■ ASSIGNED TASK: What is needed is a verbatim copy of every record below, with the pictures left out.
[Opening THE INPUT section]
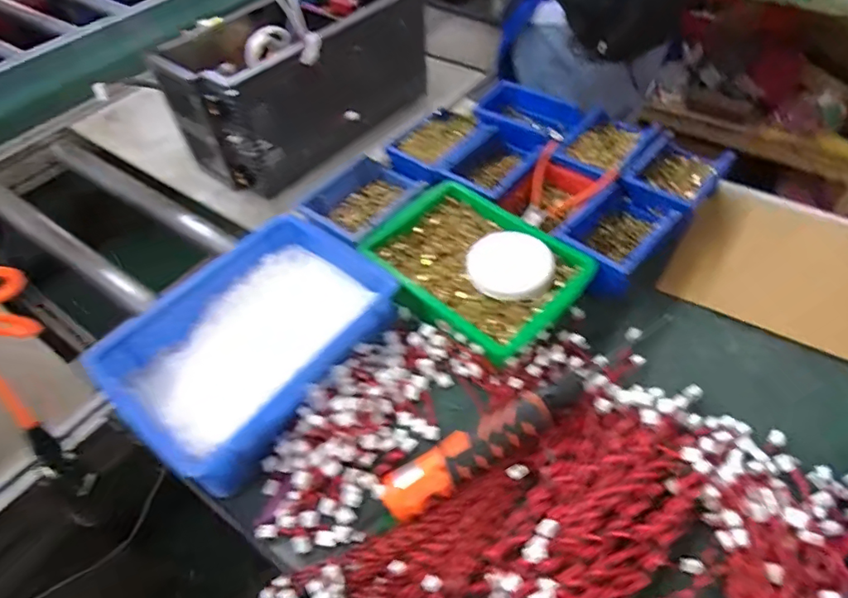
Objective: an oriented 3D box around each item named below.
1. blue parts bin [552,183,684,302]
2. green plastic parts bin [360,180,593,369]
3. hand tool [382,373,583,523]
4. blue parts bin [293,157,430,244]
[{"bbox_3d":[0.252,-0.080,0.679,0.170,0.070,0.107,-37,59,-23],"label":"blue parts bin"},{"bbox_3d":[0.062,-0.038,0.648,0.186,0.060,0.254,-37,59,-23],"label":"green plastic parts bin"},{"bbox_3d":[0.061,0.141,0.519,0.225,0.033,0.050,-26,55,-17],"label":"hand tool"},{"bbox_3d":[-0.082,-0.137,0.724,0.126,0.057,0.171,33,60,25],"label":"blue parts bin"}]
[Closing THE INPUT section]
■ FINAL ANSWER:
Objective: an oriented 3D box around each item named below.
1. blue parts bin [552,183,684,302]
2. green plastic parts bin [360,180,593,369]
3. hand tool [382,373,583,523]
4. blue parts bin [293,157,430,244]
[{"bbox_3d":[0.252,-0.080,0.679,0.170,0.070,0.107,-37,59,-23],"label":"blue parts bin"},{"bbox_3d":[0.062,-0.038,0.648,0.186,0.060,0.254,-37,59,-23],"label":"green plastic parts bin"},{"bbox_3d":[0.061,0.141,0.519,0.225,0.033,0.050,-26,55,-17],"label":"hand tool"},{"bbox_3d":[-0.082,-0.137,0.724,0.126,0.057,0.171,33,60,25],"label":"blue parts bin"}]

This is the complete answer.